September 25, 2025

When the Drill Ran Dry: What We Learned from Our First and Only Dry Well

In 2021, after more than a decade of drilling reliable water wells across East Africa, Well Aware faced something we had never experienced before: a dry borehole.

And it was not just any project. This was in the home community of our Kenya Director of Projects, Mike. I met Mike on my very first trip to Kenya in 2010, when he was my driver. Within a couple of years, he became our first paid employee. Today, he is the glue that holds our Kenya team together, respected and loved by the communities we serve and by so many of our donors who have met him over the years. When Mike comes to our Austin galas, he is instantly surrounded by friends.

Mike’s community lies east of Nairobi, across the dry, rugged stretches of Makueni and Machakos counties. The land is beautiful in its own way, with rolling hills and acacia trees scattered under a wide blue sky, but it is also harsh. Rainfall is unpredictable, rivers vanish into dust for months at a time, and the groundwater, if it exists at all, is trapped deep under stubborn layers of rock. Generations have endured failed aid projects: hand pumps that broke and were left to rust, shallow wells that collapsed within months, and water tanks delivered without a source to fill them. The need is immense, and still today, large populations here lack a safe and reliable source of water.

We had avoided drilling here for years because we knew the geology was risky. But when new studies emerged, along with a recently successful borehole nearby, we began to hope again. It finally felt like the right moment to try. The project was funded by our friends at Spectrum Brands, John Fox and Janette Ruark, who had both traveled with Well Aware and knew Mike well. They were not with us in person, but they were following every update from home, waiting to celebrate alongside us.

The first day of drilling was slow. The bit ground through layers of hard rock, inch by inch. On the second day, progress was just as slow, and the air around the drill site began to feel heavier. By the third day, our optimism had begun to thin. We had been doing this work for eleven years without ever hitting a dry well, and somewhere along the way, we had started to believe that would always be true.

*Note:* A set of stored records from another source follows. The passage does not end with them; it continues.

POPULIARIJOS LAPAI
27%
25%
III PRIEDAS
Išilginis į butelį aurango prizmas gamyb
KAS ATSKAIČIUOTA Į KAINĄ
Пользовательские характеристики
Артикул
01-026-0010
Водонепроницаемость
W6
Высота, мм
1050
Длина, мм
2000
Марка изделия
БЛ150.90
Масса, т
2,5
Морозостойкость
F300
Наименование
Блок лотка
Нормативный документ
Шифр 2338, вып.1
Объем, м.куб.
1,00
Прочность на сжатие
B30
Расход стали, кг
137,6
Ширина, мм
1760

By the fourth day, reality began to settle in. The drillers pushed on, but the rock was unyielding. We spoke to other drillers across Kenya, consulted with hydrogeologists in the United States, and even explored hydrofracking in the hope of reaching water through fractured stone. Every hour brought more dust, more heat, and fewer reasons to believe we might succeed.

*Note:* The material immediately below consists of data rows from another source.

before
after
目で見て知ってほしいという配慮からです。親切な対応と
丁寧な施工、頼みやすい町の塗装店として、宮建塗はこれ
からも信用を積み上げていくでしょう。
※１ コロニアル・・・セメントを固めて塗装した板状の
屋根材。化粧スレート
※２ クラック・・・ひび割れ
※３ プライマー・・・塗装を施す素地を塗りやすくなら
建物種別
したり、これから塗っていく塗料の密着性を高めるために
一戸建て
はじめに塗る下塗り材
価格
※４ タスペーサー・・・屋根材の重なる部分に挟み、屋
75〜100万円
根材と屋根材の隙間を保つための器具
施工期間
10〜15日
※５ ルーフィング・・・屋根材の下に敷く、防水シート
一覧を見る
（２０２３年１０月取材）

By the end of the fifth day, we had exhausted every option. Mike was there on site, standing quietly near the rig as the sun began to sink. He already knew what we had to tell him, but saying the words out loud was still one of the hardest moments of my career.

After that, we had to call John and Janette. I had never cried in front of donors before, but that night I did. They were heartbroken, but also incredibly gracious, telling us they knew we had done everything possible. On that same call, we made a promise together. If we could not bring groundwater to Mike’s community, we would find another way to bring its children the water they needed.

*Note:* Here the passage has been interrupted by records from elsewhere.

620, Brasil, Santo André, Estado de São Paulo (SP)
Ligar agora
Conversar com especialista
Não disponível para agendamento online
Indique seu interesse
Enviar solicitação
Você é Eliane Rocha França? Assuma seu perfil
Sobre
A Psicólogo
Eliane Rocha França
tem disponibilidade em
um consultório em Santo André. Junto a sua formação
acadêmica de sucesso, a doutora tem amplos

Over the next two years, we built rainwater harvesting systems at seven primary schools in and around Mike’s home community. Today, thousands of children drink clean water every day because of those systems.

That dry well changed us. It launched our deeper groundwater investigation program and helped us create the detailed database we now use to identify areas where drilling is simply not possible. It also strengthened our resolve to teach donors that rainwater systems are not a lesser option. In much of East Africa, drilling will never succeed, and in these places, rainwater harvesting is not the “second-best” choice. It is the only choice.

Some people still picture a water well as the ultimate solution, but this experience taught us something important. What matters is not the method, but the result. Clean, reliable water, in whatever form is possible, is what transforms lives.

Our dry well in Mike’s community will always be one of our most painful memories. Yet it is also one of our most meaningful. It reminded us that our work is not about proving we can drill anywhere. It is about ensuring that, no matter the odds, people have the water they need to live and thrive.